Start of Block
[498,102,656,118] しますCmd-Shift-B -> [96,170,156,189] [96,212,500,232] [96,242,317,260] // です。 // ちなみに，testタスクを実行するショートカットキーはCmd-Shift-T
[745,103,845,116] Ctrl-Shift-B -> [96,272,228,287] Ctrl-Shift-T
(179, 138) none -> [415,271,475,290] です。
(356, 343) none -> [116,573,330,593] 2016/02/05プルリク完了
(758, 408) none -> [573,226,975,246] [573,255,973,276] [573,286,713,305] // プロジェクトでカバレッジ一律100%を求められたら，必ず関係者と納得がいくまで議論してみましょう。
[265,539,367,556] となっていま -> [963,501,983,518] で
End of Block
The answer should consist of every record above, copied exactly.

(RESPONSE BELOW):
[498,102,656,118] しますCmd-Shift-B -> [96,170,156,189] [96,212,500,232] [96,242,317,260] // です。 // ちなみに，testタスクを実行するショートカットキーはCmd-Shift-T
[745,103,845,116] Ctrl-Shift-B -> [96,272,228,287] Ctrl-Shift-T
(179, 138) none -> [415,271,475,290] です。
(356, 343) none -> [116,573,330,593] 2016/02/05プルリク完了
(758, 408) none -> [573,226,975,246] [573,255,973,276] [573,286,713,305] // プロジェクトでカバレッジ一律100%を求められたら，必ず関係者と納得がいくまで議論してみましょう。
[265,539,367,556] となっていま -> [963,501,983,518] で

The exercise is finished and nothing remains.